Last modified: 2010-05-15 15:37:56 UTC
I was experimenting with importing the latest en.wikipedia XML dump to my MySQL database, but allways failed (at around 800.000 pages - which is only about 1/3 of the current db). The reason was very simple: the importer allways ate up my complete memory (2 GB RAM + 1 GB swap = 3GB) withhin hours, and the php bailed out. I was looking for the reason for days, and finally I found it (should have thought about it earlier). It is the CacheManager. It puts every Title in the cache, and never frees it up. But somehow I don't see the point, why the importer needs the cache at all, whe one only looks for an ArticleID? But I found a workaround: In the SpecialImport.php there are the following lines: $article = new Article( $this->title ); $pageId = $article->getId(); if( $pageId == 0 ) { # must create the page... $pageId = $article->insertOn( $dbw ); } Now the $article->getId() call is the culprit, because at this point the Title it is put to the cache (article->getId is calling $this->mTitle->getArticleID() and getArticleID() puts the new Title object to the cache). But this checking for existing articleId is not necessary at all, if one only imports the current Pages (and not all!), because there the PageID's are distinct and the DB should be empty (and no existing Articles). The solution: comment out $pageId = $article->getId() and replace it by $pageId = 0 Now this is a hack, and should be made configurable (or turn on/off from command line) becaues people who import the ALL XML will need this feature (nevertheless I can't imagine, how one could succeed with it, as this will need many-many GB of RAM).
I would not expect CacheManager to be invoked during this process at all; it's used when viewing pages if the file cache is on. Further, a CacheManager shouldn't actually keep any data around or grow it as I understand. Can you clarify what you are referring to?
You can reproduce this behaviour very easily. Take for example the big (1 GB) http://download.wikipedia.org/wikipedia/en/pages_current.xml.gz and feed it maintenance/importDump.php. The just looking at "top" you will see, how fast the memory consumption of the PHP process is growing (and consequently free memory is going away rapidly). Now, if you do comment out in SpecialImport.php the line $article->getId() (which should be obsolete, if you are importing a "current" dump, because if I understand it correctly it has every page only once - the current/latest version) then you will see the big differenc. The PHP process will not grow in memory needs (nly 27-30 Mbyte on my computer) and the import is running well until the end. The reason for the big memory consumption is (as far as I understand from reading the code): article->getId() is calling $this->mTitle->getArticleID(). Then if I look into Title.php at "funcion getArticleID" then I see in both branches of the "if" clause: $this->mArticleID = $wgLinkCache->addLinkObj( $this ) And I suspect, that addLinkObj is the one, who is consuming memory. Because, if it happens for every Title object during the import process without making any memory cleaning, at some point you run out of memory.

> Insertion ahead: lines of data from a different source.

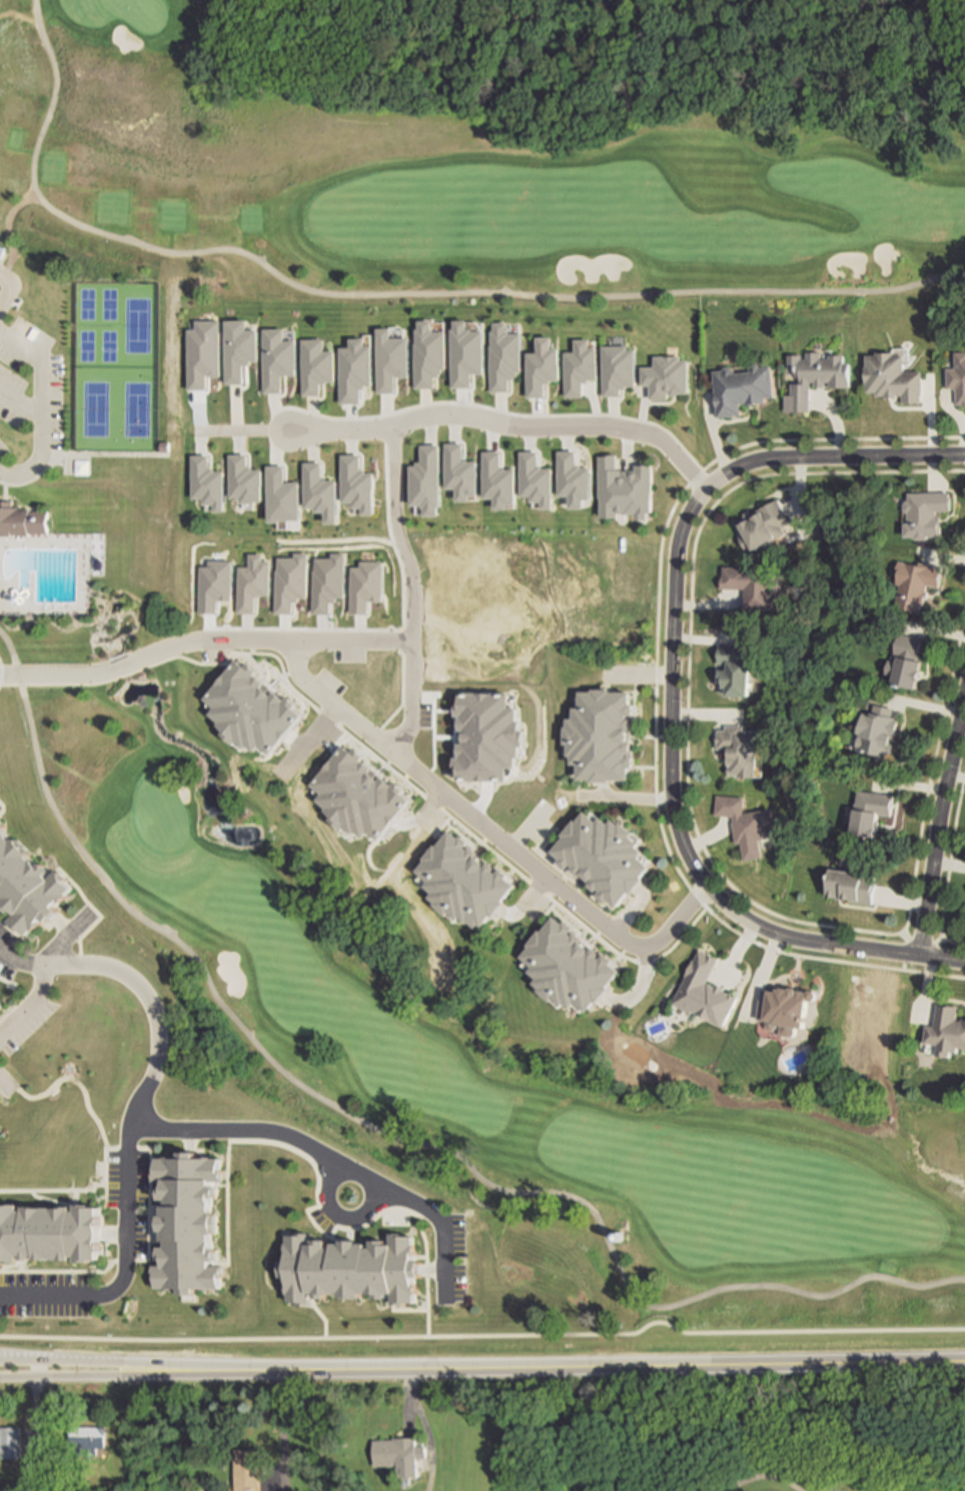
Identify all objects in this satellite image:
park: (136, 15)
parking lot: (1, 256)
road: (6, 281)
road: (6, 295)
road: (387, 295)
park: (92, 326)
park: (135, 326)
building: (465, 355)
building: (428, 356)
building: (504, 358)
building: (390, 360)
building: (579, 368)
building: (617, 369)
building: (541, 371)
building: (813, 372)
building: (889, 372)
building: (957, 372)
building: (666, 377)
building: (741, 387)
parking lot: (26, 390)
road: (19, 404)
road: (38, 407)
park: (92, 410)
park: (135, 410)
road: (520, 427)
road: (236, 430)
road: (272, 430)
road: (74, 454)
road: (829, 455)
building: (460, 473)
building: (573, 480)
building: (535, 481)
building: (426, 482)
building: (498, 482)
building: (624, 489)
road: (1, 490)
park: (88, 504)
building: (926, 512)
building: (20, 521)
building: (765, 523)
building: (750, 582)
building: (917, 582)
road: (408, 593)
road: (303, 643)
building: (908, 661)
building: (737, 668)
road: (100, 671)
road: (670, 690)
building: (251, 707)
building: (880, 728)
building: (601, 734)
building: (742, 749)
building: (358, 795)
building: (873, 811)
park: (158, 816)
road: (937, 817)
building: (747, 823)
road: (489, 834)
building: (604, 856)
building: (463, 879)
building: (853, 885)
building: (26, 886)
road: (806, 940)
road: (942, 958)
building: (569, 966)
road: (28, 1000)
building: (787, 1008)
building: (947, 1030)
road: (132, 1119)
road: (263, 1131)
road: (391, 1136)
road: (339, 1217)
road: (444, 1219)
building: (191, 1226)
building: (353, 1272)
road: (130, 1362)
road: (613, 1365)
road: (131, 1375)
road: (281, 1423)
building: (87, 1438)
park: (694, 1438)
building: (10, 1441)
building: (399, 1453)
building: (247, 1469)
road: (760, 1477)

So when you claimed that CacheManager was at fault, you meant LinkCache? That at least makes sense. :) Checking for existing pages is absolutely required, since not all imports will be conflict-free. However disabling the link cache for these checks is probably in order.
Toss this into WikiRevision::importOldRevision() in SpecialImport.php: + // avoid memory leak...? + global $wgLinkCache; + $wgLinkCache->clear(); Done in CVS HEAD and REL1_5; will be in next 1.5 release.